OEP-30 Checking using OEP-2 Checker Tool

Overview

In developing the ability to annotate PII in any repository, we want to also adhere to OEP-2. OEP-2 specifies an openedx.yaml file that lives at the top-level of each code repository. The file describes the state of each repo in regards to other standards, along with declaring ownership and other things. It's important that openedx.yaml correctly reflects the state of annotated PII over time, particularly when a code repository contains annotated PII.

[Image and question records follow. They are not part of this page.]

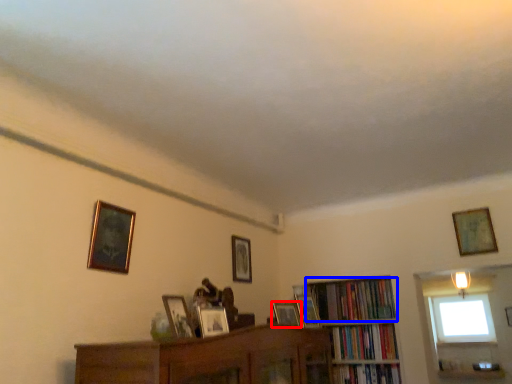
Question: Among these objects, which one is nearest to the camera, picture frame (highlighted by a red box) or book (highlighted by a blue box)?

Choices:
 (A) picture frame
 (B) book

Answer: (A)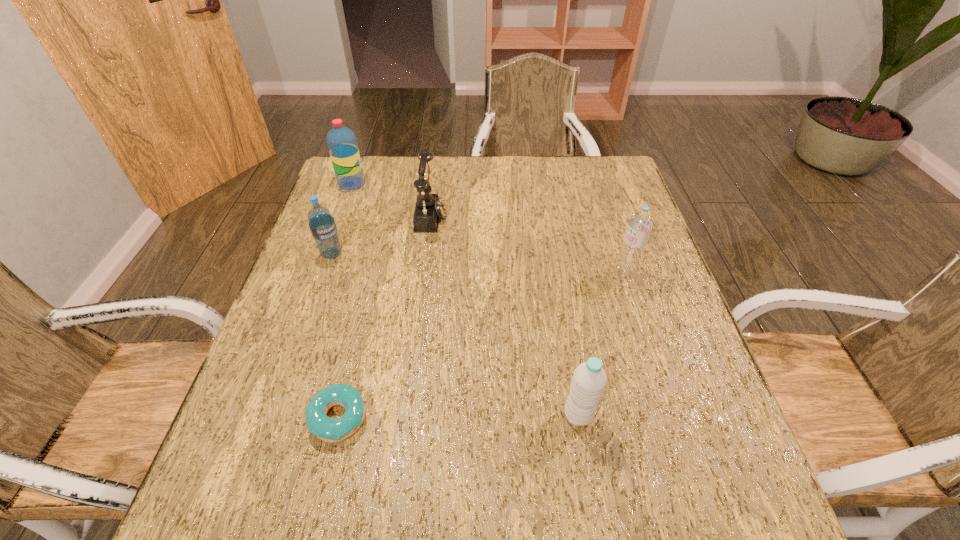
Locate an element on the screen. the third closest water bottle to the fourth object from left to right is located at coordinates (640, 223).

Find the location of a particular element. The height and width of the screenshot is (540, 960). the closest water bottle to the fourth nearest object is located at coordinates click(342, 144).

At what (x,y) coordinates should I click in order to perform the action: click on vacant region that satisfies the following two spatial constraints: 1. on the dial of the telephone; 2. on the left side of the second nearest water bottle. Please return your answer as a coordinate pair (x, y). The height and width of the screenshot is (540, 960). Looking at the image, I should click on [x=424, y=273].

This screenshot has height=540, width=960. Find the location of `free space that satisfies the following two spatial constraints: 1. on the dial of the third object from right to left; 2. on the right side of the rightmost water bottle`. free space that satisfies the following two spatial constraints: 1. on the dial of the third object from right to left; 2. on the right side of the rightmost water bottle is located at coordinates (424, 273).

Locate an element on the screen. This screenshot has height=540, width=960. free space that satisfies the following two spatial constraints: 1. on the front label of the doughnut; 2. on the right side of the farthest water bottle is located at coordinates (270, 418).

The width and height of the screenshot is (960, 540). I want to click on vacant space that satisfies the following two spatial constraints: 1. on the front label of the farthest water bottle; 2. on the back side of the rightmost water bottle, so click(x=321, y=273).

Find the location of a particular element. This screenshot has width=960, height=540. vacant region that satisfies the following two spatial constraints: 1. on the front label of the second object from right to left; 2. on the right side of the farthest object is located at coordinates (271, 415).

The width and height of the screenshot is (960, 540). I want to click on free spot that satisfies the following two spatial constraints: 1. on the front label of the fourth farthest object; 2. on the right side of the farthest object, so click(x=321, y=273).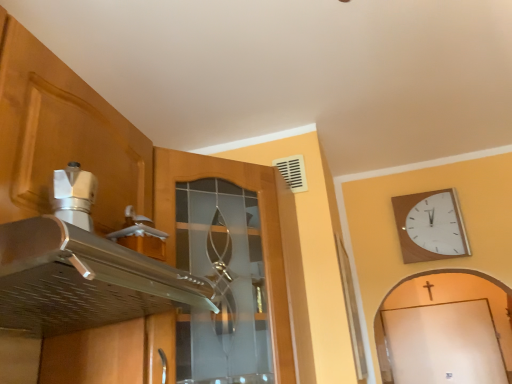
Question: Is point (29, 54) positioned closer to the camera than point (13, 251)?

Choices:
 (A) farther
 (B) closer

Answer: (A)

Question: Considering the positions of matte wood cabinet at upper left and silver metallic exhaust hood at upper left in the image, is matte wood cabinet at upper left bigger or smaller than silver metallic exhaust hood at upper left?

Choices:
 (A) small
 (B) big

Answer: (B)

Question: Which object is positioned closest to the matte wood cabinet at upper left?

Choices:
 (A) silver metallic exhaust hood at upper left
 (B) wooden wall clock at upper right

Answer: (A)

Question: Based on their relative distances, which object is nearer to the silver metallic exhaust hood at upper left?

Choices:
 (A) wooden wall clock at upper right
 (B) matte wood cabinet at upper left

Answer: (B)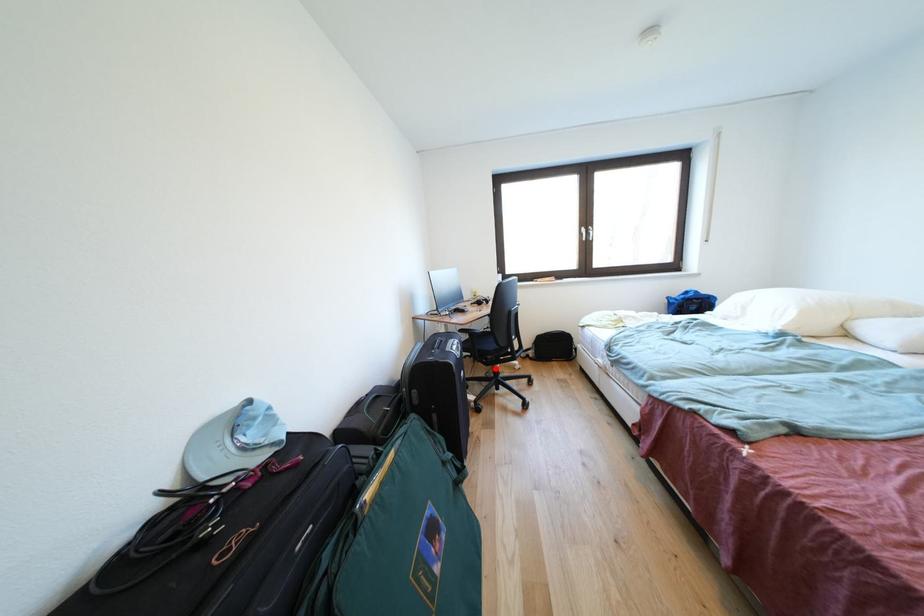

To ensure that openedx.yaml stays properly updated for OEP-30, a CI-run test will be developed that will run against all PRs in a repository. The CI will fail if annotated PII is added without properly updating openedx.yaml.

Details

The OEP-30 checking will be implemented in the repo-tools repository. That repo is not currently uploaded to PyPI - we'll perform that upload so that repo-tools will be able to be installed via pip. Once installed, the CI check will be invoked by a cmd-line command, such as:

oep30 check – <additional pytest parameters>

The oep30 command will perform the following checks:

• openedx.yaml exists
• openedx.yaml has an 'oep30' section
• Use code-annotations to detect PII annotations in the repo, yielding whether the repo has PII annotations or not.
  • Check that 'oep30' section reflects that existence with an existing 'state: true' or 'state: false' / 'applicable: False'.
  • Implies that repo-tools will use code-annotations as a requirement.

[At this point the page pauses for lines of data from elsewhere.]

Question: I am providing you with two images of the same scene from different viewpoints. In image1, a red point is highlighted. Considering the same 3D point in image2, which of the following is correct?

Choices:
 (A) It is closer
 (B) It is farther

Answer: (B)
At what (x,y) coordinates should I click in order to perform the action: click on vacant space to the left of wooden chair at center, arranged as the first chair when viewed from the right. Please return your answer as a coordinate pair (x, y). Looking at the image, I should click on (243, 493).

If any checks above fail, then the command returns non-zero to fail the CI.

Work To Ticket

• Add OEP-30 checking to repo-tools.
  • Add code-annotations as a requirement.
  • Implement 'oep30 check' command.
    • Parse openedx.yaml.
    • Invoke Django search tool from code-annotations to determine a True/False representing whether repo has PII annotations or not.
    • Compare result to openedx.yaml.
• Upload repo-tools to PyPI.
  • Version module.
  • Ensure module can be packaged.
  • Add Travis-based automatic PyPI upload upon tagging.
• Modify repo to add OEP-30 checking (ideally a repo that already has PII CI checking using code-annotations).
  • Add repo-tools to testing requirements.
  • Add oep30 command to Travis testing.
  • Verify OEP-30 checking fails.
  • Add proper 'oep30' section to openedx.yaml.
  • Verify OEP-30 checking succeeds.

Org Repo Reporting Tool

Overview

At certain intervals, a report detailing all the annotated PII for all the code repositories of an organization is needed. A tool that generates this report will be implemented in repo-tools. The report should be human-readable and should contain separate sections for each repository containing PII annotations.

This tool will respect the value of 'oep30' within the openedx.yaml file. If the value of 'oep30' within a repo indicate that no PII annotation exists in the repo, then no PII report will be generated for that repo.

Details

The tool will be implemented in the repo-tools repository. It will be invoked as this:

oep30 report --org <Github org> --username <Github username> --token <Github auth token> –out_filename <filename>

The report will contain all the information in each PII annotation, along with annotation location and all other info reported normally by the code-annotations module. The tool should be able to be called manually from the cmd-line or automated via a Jenkins job.

Work To Ticket

• Implement single-repo PII annotation report.
  • Given a cloned repo, generate a report for all annotated PII using Django search tool.
• Implement a script which generates full report.
  • Clones each repo listed in the repos.yaml file from the repo-tools-data repository which are in the specified org.
  • Calls the single-repo implementation above, retaining the report.
  • Merges each report into a single report.
• Stretch: Implement Jenkins job that generates this report daily or weekly.